Zufällig fliegt Angela auch nach Deutschland. Ihr Mann Gerson fährt uns am Abend zum Flughafen. Dort angekommen, erfahren wir, dass der Flug ausfällt. Wir sollen am folgenden Tag wieder kommen. Das darf nicht wahr sein. Ich muss heute fliegen, wenn ich noch rechtzeitig zur Beerdigung ankommen will. Resigniert fahren wir nach Windhoek zurück. Meine arme Mutter. Nun muss sie die Trauerfeier verschieben. Am nächsten Abend vertröstet Air Namibia uns erneut. Der Flieger ist kaputt und eine andere Maschine stehe nicht zur Verfügung. Wir hören das Gleiche wie am Vorabend. Wir sind fassungslos. Ich kämpfe mit den Tränen. Man bietet mir an, über verschiedene Länder zu reisen, um mein Ziel dann nach 36 Stunden zu erreichen. Als ob das eine Alternative wäre. Dann komme ich mit viel Stress genauso spät an als wenn ich die geplante Route am nächsten Tag fliegen würde. Uns bleibt nichts anderes übrig als erneut umzukehren. Meine Mutter ist dem Zusammenbruch nahe. Ich auch. Aber es hilft alles nichts. Am dritten Abend können wir tatsächlich losfliegen. Endlich. Nochmal hätte ich das auch nicht durchgestanden.

Als ich bei meiner Mutter in meiner Heimatstadt Altena ankomme, kann ich nur noch schnell unter die Dusche und dann geht es bereits los zur Trauerfeier. Mein älterer Bruder Rainer wartet bereits am Krematorium auf uns. Ansonsten sehe ich niemanden. Wir werden in einen weiß getünchten, schlichten Raum geführt. Ein einfacher schmaler Sarg ist vor den Stuhlreihen aufgebahrt. Davor steht eine einzige rote Rose in einer Vase. Wir müssen im falschen Raum sein. Der Sarg ist viel zu klein. Mein Vater ist um die 1,85 Meter groß und sehr kräftig gebaut. Er passt niemals in diese kleine Holzkiste hinein! Außerdem - wo sind die anderen Trauergäste?

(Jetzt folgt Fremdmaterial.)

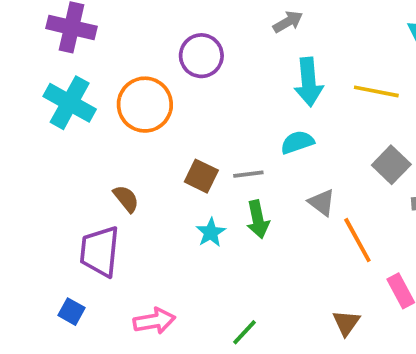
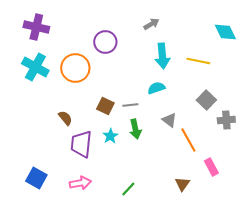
purple trapezoid: (100, 251) -> (81, 144), moved
blue square: (71, 312) -> (36, 178), size x1.5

Wo ist der Pastor? Wo sind die Blumengestecke und Kränze? Wieso spielt im Hintergrund nicht leise beruhigende klassische Musik? Meine Mutter versichert mir, dass wir im richtigen Raum sind und mein Vater in dem Sarg liegen würde. Das kann ich bis heute nicht wirklich glauben. Ich hätte mich doch dazu entscheiden sollen, ihn mir nochmal anzusehen. Davon hat mir das Bestattungsinstitut aber ausdrücklich abgeraten. Jeder von uns sitzt still in seinen Gedanken verloren auf seinem Stuhl. Ich kann diese lieblose Atmosphäre kaum aushalten. Ich bin so erschüttert über diese armselige Trauerfeier, die so überhaupt nichts von einer würdevollen Feier hat, dass ich die Nähe meiner schweigenden Verwandten nicht länger ertragen kann. Ich bitte sie, mich einen Moment mit meinem Vater alleine zu lassen. Ohne weitere Worte verlassen sie den Raum. Ich bin mir noch nie so alleine vorgekommen. Ich bin so schockiert von den Ereignissen der letzten Tage und dem was sich hier gerade abspielt, dass ich noch nicht einmal in der Lage bin zu weinen. Ein anderes Gefühl ist viel übermächtiger. Wut. Ich bin wütend auf die Fluggesellschaft. Und ich bin noch viel wütender auf meine Mutter, die hier anscheinend an allem gespart hat, was auch nur ein bisschen das Gefühl von Würde und Respekt aufkommen lassen würde. Dabei habe ich Trost nötig. Ich weiß, dass meine Mutter keine große Rente hat, aber einen Pastor hätte sie wenigstens einbinden können. Der kostet schließlich nichts. Sie erklärt mir später, dass sie das nicht gewusst habe. Das glaube ich ihr sogar. Vielleicht ist man als Ehefrau in so einer Situation auch in einem Ausnahmezustand. Trotzdem wird mir diese „Trauerfeier“ für immer als die schlimmste meines Lebens in Erinnerung bleiben.

Zuckersüß und weltberühmt

Ich bin froh als ich nach Berlin weiterreisen kann, wo ich neben den Johannitern im Berliner Zoo „Knut“, den kleinen knuddeligen Eisbären sehen will. Weltweit herrscht ein unglaublicher Hype um diesen Fellknäuel. Auch heute sind hunderte von Fotografen und TV-Sender da, die um die besten Aufnahmen konkurrieren. Die Warteschlangen sind endlos. Wie gut, dass ich meinen Presseausweis dabei habe, so dass ich mich um ein Anstehen drücken kann. Als der Kleine mit seinem Ziehvater Thomas Dörflein die Bühne betritt, verstehe ich warum die ganze Welt so hin und weg ist von dem kleinen Bärchen. Er ist zuckersüß und einfach zum Verlieben drollig wie er so mit seinem Pfleger im Gehege herumtollt. Die beiden sind ein tolles Pärchen. Umso betroffener bin ich, als gerade mal ein Jahr nach meinem Besuch im Berliner Zoo, Knuts Pfleger an einem Herzinfarkt verstirbt.